WORK INSTRUCTION:
The entries shown next need to be written again word for word.

DATA TO USE:
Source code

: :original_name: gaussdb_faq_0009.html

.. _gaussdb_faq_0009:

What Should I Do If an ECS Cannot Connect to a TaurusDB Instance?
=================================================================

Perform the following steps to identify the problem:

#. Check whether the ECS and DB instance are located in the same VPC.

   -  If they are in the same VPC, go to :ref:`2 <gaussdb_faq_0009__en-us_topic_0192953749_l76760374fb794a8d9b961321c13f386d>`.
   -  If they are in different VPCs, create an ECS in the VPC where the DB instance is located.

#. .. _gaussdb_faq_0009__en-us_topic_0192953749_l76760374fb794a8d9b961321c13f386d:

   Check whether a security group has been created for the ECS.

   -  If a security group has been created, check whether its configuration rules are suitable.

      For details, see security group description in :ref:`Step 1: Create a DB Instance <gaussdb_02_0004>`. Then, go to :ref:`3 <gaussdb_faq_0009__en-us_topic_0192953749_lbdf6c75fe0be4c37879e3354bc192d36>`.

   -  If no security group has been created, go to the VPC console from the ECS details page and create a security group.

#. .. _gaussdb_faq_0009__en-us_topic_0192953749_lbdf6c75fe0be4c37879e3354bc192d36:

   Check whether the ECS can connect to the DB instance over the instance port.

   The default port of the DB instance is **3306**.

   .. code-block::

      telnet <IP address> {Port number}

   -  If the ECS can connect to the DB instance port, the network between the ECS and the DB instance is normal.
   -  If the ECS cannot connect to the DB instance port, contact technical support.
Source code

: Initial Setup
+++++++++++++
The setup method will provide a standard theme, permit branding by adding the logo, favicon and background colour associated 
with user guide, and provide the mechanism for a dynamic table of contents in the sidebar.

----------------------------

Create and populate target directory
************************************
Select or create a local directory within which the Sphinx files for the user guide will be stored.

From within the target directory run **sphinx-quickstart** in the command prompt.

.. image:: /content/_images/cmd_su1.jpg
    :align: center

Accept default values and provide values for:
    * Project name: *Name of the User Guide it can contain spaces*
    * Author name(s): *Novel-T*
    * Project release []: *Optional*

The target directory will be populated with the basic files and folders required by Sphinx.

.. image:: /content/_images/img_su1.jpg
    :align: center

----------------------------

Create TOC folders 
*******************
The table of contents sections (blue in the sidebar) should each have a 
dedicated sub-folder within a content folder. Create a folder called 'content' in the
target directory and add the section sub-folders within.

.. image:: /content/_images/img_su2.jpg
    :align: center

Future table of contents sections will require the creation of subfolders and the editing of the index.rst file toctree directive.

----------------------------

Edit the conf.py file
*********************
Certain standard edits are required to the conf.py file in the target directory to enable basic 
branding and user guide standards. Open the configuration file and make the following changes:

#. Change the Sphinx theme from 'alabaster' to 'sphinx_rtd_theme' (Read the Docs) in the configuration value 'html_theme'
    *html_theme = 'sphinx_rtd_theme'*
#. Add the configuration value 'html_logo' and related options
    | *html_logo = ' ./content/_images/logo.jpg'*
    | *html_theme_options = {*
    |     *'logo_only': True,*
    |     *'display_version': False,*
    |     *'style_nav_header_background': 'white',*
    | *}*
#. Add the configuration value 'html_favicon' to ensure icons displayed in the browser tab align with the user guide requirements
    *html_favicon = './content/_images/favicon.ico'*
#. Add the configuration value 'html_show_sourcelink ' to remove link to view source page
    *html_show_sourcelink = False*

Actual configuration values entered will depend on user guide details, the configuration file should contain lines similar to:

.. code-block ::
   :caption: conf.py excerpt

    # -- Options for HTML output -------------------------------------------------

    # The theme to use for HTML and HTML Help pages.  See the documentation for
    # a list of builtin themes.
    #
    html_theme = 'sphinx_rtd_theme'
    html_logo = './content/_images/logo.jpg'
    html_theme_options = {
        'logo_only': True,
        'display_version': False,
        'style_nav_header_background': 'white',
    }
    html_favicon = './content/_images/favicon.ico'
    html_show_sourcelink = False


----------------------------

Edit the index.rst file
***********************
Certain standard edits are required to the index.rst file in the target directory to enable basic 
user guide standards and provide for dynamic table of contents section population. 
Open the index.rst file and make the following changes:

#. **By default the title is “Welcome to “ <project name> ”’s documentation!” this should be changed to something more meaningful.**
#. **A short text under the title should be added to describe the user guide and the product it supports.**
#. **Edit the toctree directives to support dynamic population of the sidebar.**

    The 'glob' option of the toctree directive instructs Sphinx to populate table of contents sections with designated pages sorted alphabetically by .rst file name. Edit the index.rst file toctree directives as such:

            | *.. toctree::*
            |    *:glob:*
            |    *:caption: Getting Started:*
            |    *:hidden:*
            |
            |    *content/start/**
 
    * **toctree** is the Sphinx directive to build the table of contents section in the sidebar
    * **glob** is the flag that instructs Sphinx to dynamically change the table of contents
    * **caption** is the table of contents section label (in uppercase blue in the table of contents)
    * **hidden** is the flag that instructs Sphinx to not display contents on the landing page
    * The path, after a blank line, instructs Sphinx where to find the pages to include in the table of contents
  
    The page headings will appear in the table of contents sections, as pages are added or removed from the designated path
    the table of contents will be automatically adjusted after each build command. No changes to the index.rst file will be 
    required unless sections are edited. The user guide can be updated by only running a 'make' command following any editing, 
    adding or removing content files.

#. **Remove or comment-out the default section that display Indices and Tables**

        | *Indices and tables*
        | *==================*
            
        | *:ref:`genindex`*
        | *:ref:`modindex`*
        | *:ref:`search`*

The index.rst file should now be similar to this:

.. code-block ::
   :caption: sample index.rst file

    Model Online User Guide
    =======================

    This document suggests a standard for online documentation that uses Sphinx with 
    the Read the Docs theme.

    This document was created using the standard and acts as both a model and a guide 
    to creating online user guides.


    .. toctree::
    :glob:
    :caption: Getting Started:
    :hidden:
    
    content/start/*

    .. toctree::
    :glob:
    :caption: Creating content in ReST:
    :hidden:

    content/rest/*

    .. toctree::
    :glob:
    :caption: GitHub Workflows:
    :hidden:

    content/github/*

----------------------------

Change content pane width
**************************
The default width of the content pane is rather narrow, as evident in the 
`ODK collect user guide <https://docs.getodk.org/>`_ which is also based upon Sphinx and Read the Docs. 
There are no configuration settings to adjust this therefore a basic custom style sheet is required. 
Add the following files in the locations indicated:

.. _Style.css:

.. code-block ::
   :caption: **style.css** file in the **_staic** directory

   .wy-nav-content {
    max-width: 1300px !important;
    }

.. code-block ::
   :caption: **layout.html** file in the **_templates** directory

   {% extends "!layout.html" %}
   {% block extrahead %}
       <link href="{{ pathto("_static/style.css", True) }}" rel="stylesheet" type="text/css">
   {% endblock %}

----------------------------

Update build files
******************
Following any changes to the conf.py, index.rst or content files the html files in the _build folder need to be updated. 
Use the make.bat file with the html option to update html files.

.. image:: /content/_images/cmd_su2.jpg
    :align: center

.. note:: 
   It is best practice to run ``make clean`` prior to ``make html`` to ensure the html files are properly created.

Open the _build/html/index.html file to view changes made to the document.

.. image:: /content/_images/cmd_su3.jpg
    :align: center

TASK RESULT:
Source code

: :original_name: gaussdb_faq_0009.html

.. _gaussdb_faq_0009:

What Should I Do If an ECS Cannot Connect to a TaurusDB Instance?
=================================================================

Perform the following steps to identify the problem:

#. Check whether the ECS and DB instance are located in the same VPC.

   -  If they are in the same VPC, go to :ref:`2 <gaussdb_faq_0009__en-us_topic_0192953749_l76760374fb794a8d9b961321c13f386d>`.
   -  If they are in different VPCs, create an ECS in the VPC where the DB instance is located.

#. .. _gaussdb_faq_0009__en-us_topic_0192953749_l76760374fb794a8d9b961321c13f386d:

   Check whether a security group has been created for the ECS.

   -  If a security group has been created, check whether its configuration rules are suitable.

      For details, see security group description in :ref:`Step 1: Create a DB Instance <gaussdb_02_0004>`. Then, go to :ref:`3 <gaussdb_faq_0009__en-us_topic_0192953749_lbdf6c75fe0be4c37879e3354bc192d36>`.

   -  If no security group has been created, go to the VPC console from the ECS details page and create a security group.

#. .. _gaussdb_faq_0009__en-us_topic_0192953749_lbdf6c75fe0be4c37879e3354bc192d36:

   Check whether the ECS can connect to the DB instance over the instance port.

   The default port of the DB instance is **3306**.

   .. code-block::

      telnet <IP address> {Port number}

   -  If the ECS can connect to the DB instance port, the network between the ECS and the DB instance is normal.
   -  If the ECS cannot connect to the DB instance port, contact technical support.
Source code

: Initial Setup
+++++++++++++
The setup method will provide a standard theme, permit branding by adding the logo, favicon and background colour associated 
with user guide, and provide the mechanism for a dynamic table of contents in the sidebar.

----------------------------

Create and populate target directory
************************************
Select or create a local directory within which the Sphinx files for the user guide will be stored.

From within the target directory run **sphinx-quickstart** in the command prompt.

.. image:: /content/_images/cmd_su1.jpg
    :align: center

Accept default values and provide values for:
    * Project name: *Name of the User Guide it can contain spaces*
    * Author name(s): *Novel-T*
    * Project release []: *Optional*

The target directory will be populated with the basic files and folders required by Sphinx.

.. image:: /content/_images/img_su1.jpg
    :align: center

----------------------------

Create TOC folders 
*******************
The table of contents sections (blue in the sidebar) should each have a 
dedicated sub-folder within a content folder. Create a folder called 'content' in the
target directory and add the section sub-folders within.

.. image:: /content/_images/img_su2.jpg
    :align: center

Future table of contents sections will require the creation of subfolders and the editing of the index.rst file toctree directive.

----------------------------

Edit the conf.py file
*********************
Certain standard edits are required to the conf.py file in the target directory to enable basic 
branding and user guide standards. Open the configuration file and make the following changes:

#. Change the Sphinx theme from 'alabaster' to 'sphinx_rtd_theme' (Read the Docs) in the configuration value 'html_theme'
    *html_theme = 'sphinx_rtd_theme'*
#. Add the configuration value 'html_logo' and related options
    | *html_logo = ' ./content/_images/logo.jpg'*
    | *html_theme_options = {*
    |     *'logo_only': True,*
    |     *'display_version': False,*
    |     *'style_nav_header_background': 'white',*
    | *}*
#. Add the configuration value 'html_favicon' to ensure icons displayed in the browser tab align with the user guide requirements
    *html_favicon = './content/_images/favicon.ico'*
#. Add the configuration value 'html_show_sourcelink ' to remove link to view source page
    *html_show_sourcelink = False*

Actual configuration values entered will depend on user guide details, the configuration file should contain lines similar to:

.. code-block ::
   :caption: conf.py excerpt

    # -- Options for HTML output -------------------------------------------------

    # The theme to use for HTML and HTML Help pages.  See the documentation for
    # a list of builtin themes.
    #
    html_theme = 'sphinx_rtd_theme'
    html_logo = './content/_images/logo.jpg'
    html_theme_options = {
        'logo_only': True,
        'display_version': False,
        'style_nav_header_background': 'white',
    }
    html_favicon = './content/_images/favicon.ico'
    html_show_sourcelink = False


----------------------------

Edit the index.rst file
***********************
Certain standard edits are required to the index.rst file in the target directory to enable basic 
user guide standards and provide for dynamic table of contents section population. 
Open the index.rst file and make the following changes:

#. **By default the title is “Welcome to “ <project name> ”’s documentation!” this should be changed to something more meaningful.**
#. **A short text under the title should be added to describe the user guide and the product it supports.**
#. **Edit the toctree directives to support dynamic population of the sidebar.**

    The 'glob' option of the toctree directive instructs Sphinx to populate table of contents sections with designated pages sorted alphabetically by .rst file name. Edit the index.rst file toctree directives as such:

            | *.. toctree::*
            |    *:glob:*
            |    *:caption: Getting Started:*
            |    *:hidden:*
            |
            |    *content/start/**
 
    * **toctree** is the Sphinx directive to build the table of contents section in the sidebar
    * **glob** is the flag that instructs Sphinx to dynamically change the table of contents
    * **caption** is the table of contents section label (in uppercase blue in the table of contents)
    * **hidden** is the flag that instructs Sphinx to not display contents on the landing page
    * The path, after a blank line, instructs Sphinx where to find the pages to include in the table of contents
  
    The page headings will appear in the table of contents sections, as pages are added or removed from the designated path
    the table of contents will be automatically adjusted after each build command. No changes to the index.rst file will be 
    required unless sections are edited. The user guide can be updated by only running a 'make' command following any editing, 
    adding or removing content files.

#. **Remove or comment-out the default section that display Indices and Tables**

        | *Indices and tables*
        | *==================*
            
        | *:ref:`genindex`*
        | *:ref:`modindex`*
        | *:ref:`search`*

The index.rst file should now be similar to this:

.. code-block ::
   :caption: sample index.rst file

    Model Online User Guide
    =======================

    This document suggests a standard for online documentation that uses Sphinx with 
    the Read the Docs theme.

    This document was created using the standard and acts as both a model and a guide 
    to creating online user guides.


    .. toctree::
    :glob:
    :caption: Getting Started:
    :hidden:
    
    content/start/*

    .. toctree::
    :glob:
    :caption: Creating content in ReST:
    :hidden:

    content/rest/*

    .. toctree::
    :glob:
    :caption: GitHub Workflows:
    :hidden:

    content/github/*

----------------------------

Change content pane width
**************************
The default width of the content pane is rather narrow, as evident in the 
`ODK collect user guide <https://docs.getodk.org/>`_ which is also based upon Sphinx and Read the Docs. 
There are no configuration settings to adjust this therefore a basic custom style sheet is required. 
Add the following files in the locations indicated:

.. _Style.css:

.. code-block ::
   :caption: **style.css** file in the **_staic** directory

   .wy-nav-content {
    max-width: 1300px !important;
    }

.. code-block ::
   :caption: **layout.html** file in the **_templates** directory

   {% extends "!layout.html" %}
   {% block extrahead %}
       <link href="{{ pathto("_static/style.css", True) }}" rel="stylesheet" type="text/css">
   {% endblock %}

----------------------------

Update build files
******************
Following any changes to the conf.py, index.rst or content files the html files in the _build folder need to be updated. 
Use the make.bat file with the html option to update html files.

.. image:: /content/_images/cmd_su2.jpg
    :align: center

.. note:: 
   It is best practice to run ``make clean`` prior to ``make html`` to ensure the html files are properly created.

Open the _build/html/index.html file to view changes made to the document.

.. image:: /content/_images/cmd_su3.jpg
    :align: center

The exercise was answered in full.